Das Durchsuchen meiner Speedgickerl Archive (Schuhkartons und vergilbte Ordner), um richtig wichtige Dokumente für die Nachwelt zu sichern, war für mich auch eine Zeitreise in (m)eine Vergangenheit mit nostalgischen Momenten. Bei der Sichtung unserer Zeitdokumente schämte ich mich schon für das ein oder andere Statement von mir, jedoch überwog meist das Schmunzeln über die vorliegenden Werke.
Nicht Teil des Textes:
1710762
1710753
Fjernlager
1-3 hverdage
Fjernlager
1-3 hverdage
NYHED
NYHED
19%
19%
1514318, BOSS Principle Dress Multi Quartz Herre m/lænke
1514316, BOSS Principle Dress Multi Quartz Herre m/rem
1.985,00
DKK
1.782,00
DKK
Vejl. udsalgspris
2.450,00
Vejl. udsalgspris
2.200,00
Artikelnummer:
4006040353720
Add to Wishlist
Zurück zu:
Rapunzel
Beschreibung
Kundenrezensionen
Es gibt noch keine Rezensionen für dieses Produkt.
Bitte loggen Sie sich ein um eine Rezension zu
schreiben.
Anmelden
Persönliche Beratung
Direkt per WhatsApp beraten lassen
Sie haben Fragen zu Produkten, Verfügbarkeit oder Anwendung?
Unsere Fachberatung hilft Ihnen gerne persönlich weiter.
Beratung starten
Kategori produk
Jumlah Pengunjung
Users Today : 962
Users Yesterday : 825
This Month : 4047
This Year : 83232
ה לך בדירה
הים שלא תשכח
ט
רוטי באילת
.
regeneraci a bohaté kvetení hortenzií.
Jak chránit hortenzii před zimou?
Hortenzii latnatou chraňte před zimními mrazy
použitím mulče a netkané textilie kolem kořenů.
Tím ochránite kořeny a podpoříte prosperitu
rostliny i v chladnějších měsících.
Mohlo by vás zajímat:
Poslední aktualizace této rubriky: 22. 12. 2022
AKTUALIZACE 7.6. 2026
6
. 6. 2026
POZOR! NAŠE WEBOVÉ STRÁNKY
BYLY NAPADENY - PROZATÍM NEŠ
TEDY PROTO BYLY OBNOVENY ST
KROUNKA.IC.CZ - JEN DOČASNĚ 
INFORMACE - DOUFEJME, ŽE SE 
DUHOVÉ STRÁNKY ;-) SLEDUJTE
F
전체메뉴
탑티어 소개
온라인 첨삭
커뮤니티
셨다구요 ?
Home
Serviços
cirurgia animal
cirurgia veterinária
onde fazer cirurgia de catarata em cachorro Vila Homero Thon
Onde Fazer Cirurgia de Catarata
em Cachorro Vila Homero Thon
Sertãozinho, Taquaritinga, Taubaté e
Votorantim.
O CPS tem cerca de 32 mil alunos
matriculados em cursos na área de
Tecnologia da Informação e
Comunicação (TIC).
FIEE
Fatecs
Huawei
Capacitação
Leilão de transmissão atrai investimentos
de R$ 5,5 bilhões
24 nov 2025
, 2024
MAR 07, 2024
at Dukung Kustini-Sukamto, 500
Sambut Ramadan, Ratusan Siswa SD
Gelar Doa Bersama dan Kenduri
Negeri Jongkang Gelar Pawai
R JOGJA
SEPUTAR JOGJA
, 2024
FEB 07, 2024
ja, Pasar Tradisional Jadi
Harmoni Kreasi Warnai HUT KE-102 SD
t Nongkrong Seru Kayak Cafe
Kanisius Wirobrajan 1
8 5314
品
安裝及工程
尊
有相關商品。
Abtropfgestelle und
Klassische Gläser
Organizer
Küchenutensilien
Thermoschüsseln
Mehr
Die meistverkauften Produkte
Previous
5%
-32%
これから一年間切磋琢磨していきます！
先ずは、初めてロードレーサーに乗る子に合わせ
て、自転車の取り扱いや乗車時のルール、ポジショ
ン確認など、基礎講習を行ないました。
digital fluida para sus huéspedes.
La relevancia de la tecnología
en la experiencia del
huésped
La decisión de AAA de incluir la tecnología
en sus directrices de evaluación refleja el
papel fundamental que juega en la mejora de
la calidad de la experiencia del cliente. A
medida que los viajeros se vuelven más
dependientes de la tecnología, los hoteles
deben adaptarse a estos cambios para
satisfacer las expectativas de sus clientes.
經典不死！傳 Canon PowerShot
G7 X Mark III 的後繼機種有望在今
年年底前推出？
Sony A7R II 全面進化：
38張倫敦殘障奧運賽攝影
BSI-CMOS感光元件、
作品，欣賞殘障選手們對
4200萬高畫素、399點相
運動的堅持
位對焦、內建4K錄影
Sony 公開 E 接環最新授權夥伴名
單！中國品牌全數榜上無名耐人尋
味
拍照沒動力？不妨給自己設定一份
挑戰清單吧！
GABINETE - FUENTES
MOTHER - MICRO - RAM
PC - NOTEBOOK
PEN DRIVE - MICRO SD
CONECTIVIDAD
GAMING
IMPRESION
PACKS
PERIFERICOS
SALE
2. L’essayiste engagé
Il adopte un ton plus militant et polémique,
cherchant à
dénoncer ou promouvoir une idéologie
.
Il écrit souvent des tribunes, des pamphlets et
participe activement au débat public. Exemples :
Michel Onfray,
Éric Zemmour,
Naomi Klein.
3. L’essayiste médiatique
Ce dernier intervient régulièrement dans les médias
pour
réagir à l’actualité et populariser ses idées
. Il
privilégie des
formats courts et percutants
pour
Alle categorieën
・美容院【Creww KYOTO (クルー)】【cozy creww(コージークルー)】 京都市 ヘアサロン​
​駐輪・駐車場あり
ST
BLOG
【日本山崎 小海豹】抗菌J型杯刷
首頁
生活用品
Vielen herzlichen Dank an alle, die am Speedgickerl mitgewirkt und unser Hefterl, in welcher Form auch immer unterstützt haben. Das haben wir gut gemacht – zumindest haben wir es gemacht. Aufgrund fehlender Glaskugel, kann ich die Zukunft des Gickerls nicht vorhersehen. Bin auf den Fortgang gespannt. Wünsche Euch jetzt erstmal viel Spaß beim Durchstöbern der Speedgickerl Homepage und hoffe, dass auch bei Euch das Schmunzeln überwiegt. Bleibt der Stromgitarrenmusik verbunden.

Wolfi, April 2021

2 Antworten auf „Totgeglaubte besser tiefer begraben“

  1. Nein, wie geil.
    Genau in dem Moment, als die Mail mit dem Hinweis auf diese Seite kam, habe ich beim Ausmisten den die Widmung von Würzel/Motörhead im Original gefunden – und gedacht, das kann ich nicht wegwerfen !!! Soviel zum Schubladen-Thema.

    Und dass die Rückseite von Nummer 8 als erstes veröffentlicht wird, ehrt mich sehr – hab sie gar nicht mehr so gut gelungen in Erinnerung.

    Keep on rocking!

    1. Da wir das Pferd immer noch von hinten aufzäumen, haben wir natürlich mit deinem großartigen Bild angefangen (ist auch die einzige Seite, die schon fertig ist). Es ist sogar so groß (A3), dass es Wolfi nicht ohne falten auf seinen Scanner (A4) bringt, also hat er es abfotografiert. Dem entzerrten Foto sieht man oben aber noch die Unschärfe an. Das kriegen wir aber alles noch in gut hin, so bald ich mich von dem Pferdetritt erholt habe.

      Die Würzel-Widmung unbedingt aufbewahren! Oder schick sie mi… Wolfi. Ich hab hier auch schon eine eigene Kiste zur Verlosung, z.B. voll mit Vinyl-Scheiben, die Wolfi nach der Besprechung nicht wieder zurück haben wollte. Verlosen ist am Ende unkomplizierter als Ebay, und das einzeln verpackt zur Post zu tragen bereitet mir deutlich weniger Kopfzerbrechen, als es schulterzuckend als Altpapier zu deklarieren, wie normale Leute.

      Ich müsste hier übrigens noch irgendwo deinen handgeschriebenen(!) Extreme-Konzertbericht haben, den ich vor 30 Jahren abgetippt habe. Dazu schreibe ich noch einen eigenen Blogeintrag, weil er mir damals die Augen dafür geöffnet hat, dass man sowas auch ganz anders (und sehr viel besser) schreiben kann, wenn man sich nur traut. Dafür wollte ich dir schon seit 30 Jahren Danke sagen – also mache ich es jetzt gleich bei dieser Gelegenheit: DANKE Christian!